Drawn from Zambia’s mining law (2008), this provision states clear causes for the revocation of the licence granted by the government. It closes the door for discretionary action from the government officers. Also, it includes the obligation of providing a term for defence of the Licensee, when it can justify or remedy the problem presented and in consequence, continue executing its rights.

30.11 Example 2:

Article [_]

(1) Subject to subsections (2), (3) and (4), the [Regulating Authority] may cancel or suspend any prospecting/reconnaissance permission, exploration right, mining right, mining permit or retention permit if the holder thereof –

(a) is conducting any prospecting/reconnaissance, exploration or mining operation in contravention of this [Law][Act][Code];

(b) breaches any material term or condition of such right, permit or permission;

(c) is contravening the approved environmental management programme; or

(d) has submitted inaccurate, incorrect or misleading information in connection with any matter required to be submitted under this [Law][Act][Code].

(2) Before acting under subsection (1), the [Regulating Authority] must –

(a) give written notice to the holder indicating the intention to suspend or cancel the right;

(b) set out the reasons why he or she is considering suspending or cancelling the right;

(c) afford the holder a reasonable opportunity to show why the right, permit or permission should not be suspended or cancelled; and

(d) notify the mortgagor, if any, of the exploration right, mining right or mining permit concerned of his or her intention to suspend or cancel the right or permit.

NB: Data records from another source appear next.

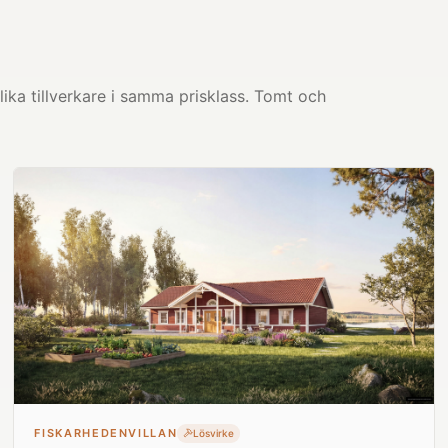
ika tillverkare i samma prisklass. Tomt och
FISKARHEDENVILLAN
Lösvirke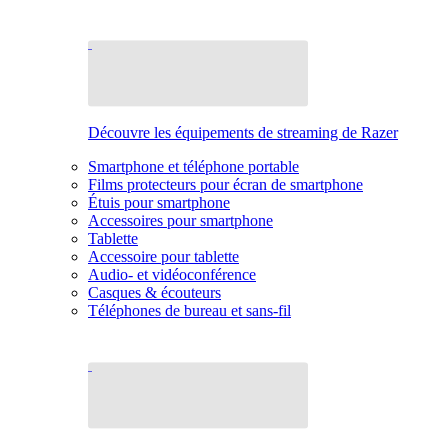
Découvre les équipements de streaming de Razer
Smartphone et téléphone portable
Films protecteurs pour écran de smartphone
Étuis pour smartphone
Accessoires pour smartphone
Tablette
Accessoire pour tablette
Audio- et vidéoconférence
Casques & écouteurs
Téléphones de bureau et sans-fil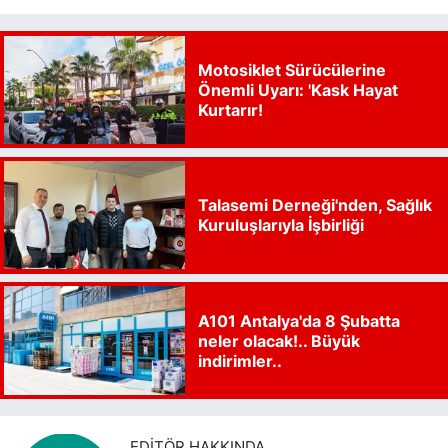
Motosiklet Sürücülerine
Önemli Uyarı: 'Kask Hayat
Kurtarır!
Talasemi Derneği'nden, Sağlık
Kuruluşlarıyla İşbirliği
A101 Antalya'da 8 Şubatta
neler olacak!.. Büyük
indirimler..
EDITÖR HAKKINDA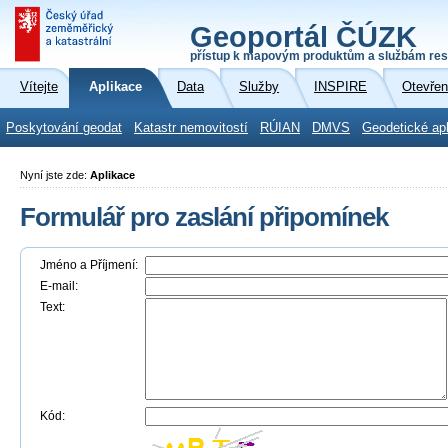
Geoportál ČÚZK
přístup k mapovým produktům a službám res
Vítejte
Aplikace
Data
Služby
INSPIRE
Otevřen
Poskytování geodat
Katastr nemovitostí
RÚIAN
DMVS
Geodetické ap
Nyní jste zde:
Aplikace
Formulář pro zaslání připomínek
Jméno a Příjmení:
E-mail:
Text:
Kód: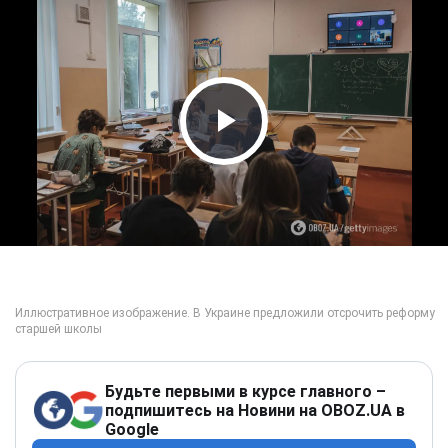
Play Video
Будьте первыми в курсе главного –
подпишитесь на Новини на OBOZ.UA в
Google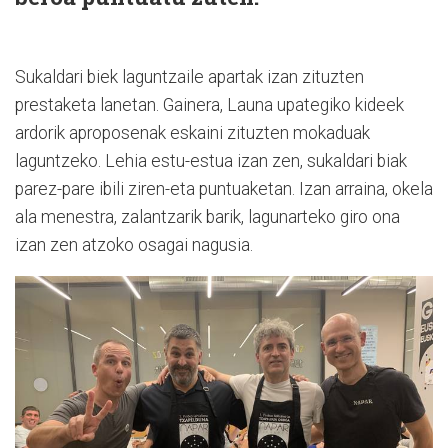
Sukaldari biek laguntzaile apartak izan zituzten
prestaketa lanetan. Gainera, Launa upategiko kideek
ardorik aproposenak eskaini zituzten mokaduak
laguntzeko. Lehia estu-estua izan zen, sukaldari biak
parez-pare ibili ziren-eta puntuaketan. Izan arraina, okela
ala menestra, zalantzarik barik, lagunarteko giro ona
izan zen atzoko osagai nagusia.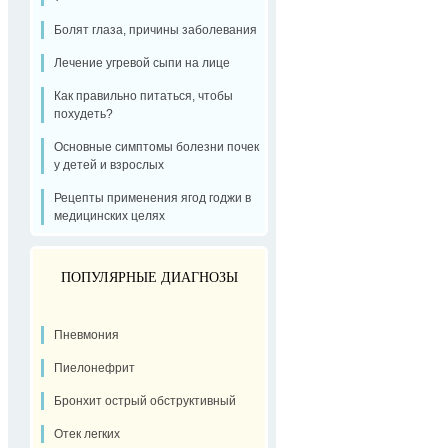
Болят глаза, причины заболевания
Лечение угревой сыпи на лице
Как правильно питаться, чтобы
похудеть?
Основные симптомы болезни почек
у детей и взрослых
Рецепты применения ягод годжи в
медицинских целях
ПОПУЛЯРНЫЕ ДИАГНОЗЫ
Пневмония
Пиелонефрит
Бронхит острый обструктивный
Отек легких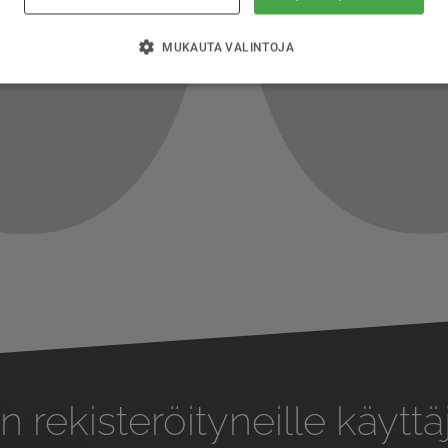
MUKAUTA VALINTOJA
n rekisteröityneille käyttäj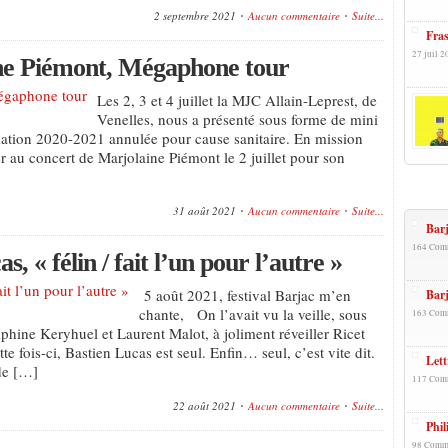
2 septembre 2021
Aucun commentaire
Suite...
Fra
27 juil 2
ne Piémont, Mégaphone tour
Les 2, 3 et 4 juillet la MJC Allain-Leprest, de
Venelles, nous a présenté sous forme de mini
mation 2020-2021 annulée pour cause sanitaire. En mission
ter au concert de Marjolaine Piémont le 2 juillet pour son
+Popu
31 août 2021
Aucun commentaire
Suite...
Barj
164 Com
, « félin / fait l’un pour l’autre »
5 août 2021, festival Barjac m’en
Barj
chante, On l’avait vu la veille, sous
163 Com
hine Keryhuel et Laurent Malot, à joliment réveiller Ricet
tte fois-ci, Bastien Lucas est seul. Enfin… seul, c’est vite dit.
Lett
 de […]
117 Com
22 août 2021
Aucun commentaire
Suite...
Phil
98 Comm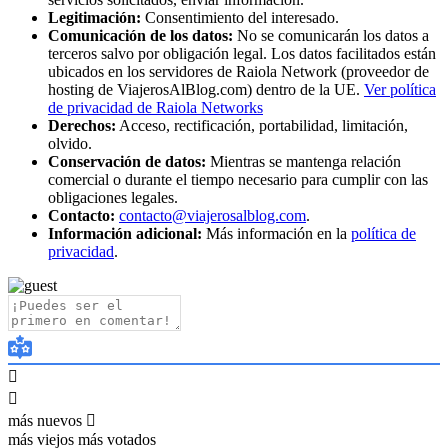
Legitimación:
Consentimiento del interesado.
Comunicación de los datos:
No se comunicarán los datos a
terceros salvo por obligación legal. Los datos facilitados están
ubicados en los servidores de Raiola Network (proveedor de
hosting de ViajerosAlBlog.com) dentro de la UE.
Ver política
de privacidad de Raiola Networks
Derechos:
Acceso, rectificación, portabilidad, limitación,
olvido.
Conservación de datos:
Mientras se mantenga relación
comercial o durante el tiempo necesario para cumplir con las
obligaciones legales.
Contacto:
contacto@viajerosalblog.com
.
Información adicional:
Más información en la
política de
privacidad
.
más nuevos
más viejos
más votados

(3) The [Regulating Authority] must direct the holder to take specified measures to remedy any contravention, breach or failure.

(4) If the holder does not comply with the direction given under subsection (3), the [Regulating Authority] may act under subsection (1) against the holder after having –

(a) given the holder a reasonable opportunity to make representations; and

(b) considered any such representations.

(5) The [Regulating Authority] may by written notice to the holder lift a suspension if the holder –

(a) complies with a directive contemplated in subsection (3); or

(b) furnishes compelling reasons for the lifting of the suspension.


Drawn from South Africa’s mining law (2002), this provision provides broader grounds for the cancellation or revocation of an exploration licence (called “prospecting right”) than do the provisions of the DRC Code. However, the South African provision also provides due process safeguards in the form of notice of grounds for revocation (to the Licensee and any mortgagees), an opportunity for the Licensee to respond with justifications, and required instructions for curative measures. The revocation can only proceed if the cause is not cured within the allotted timeframe.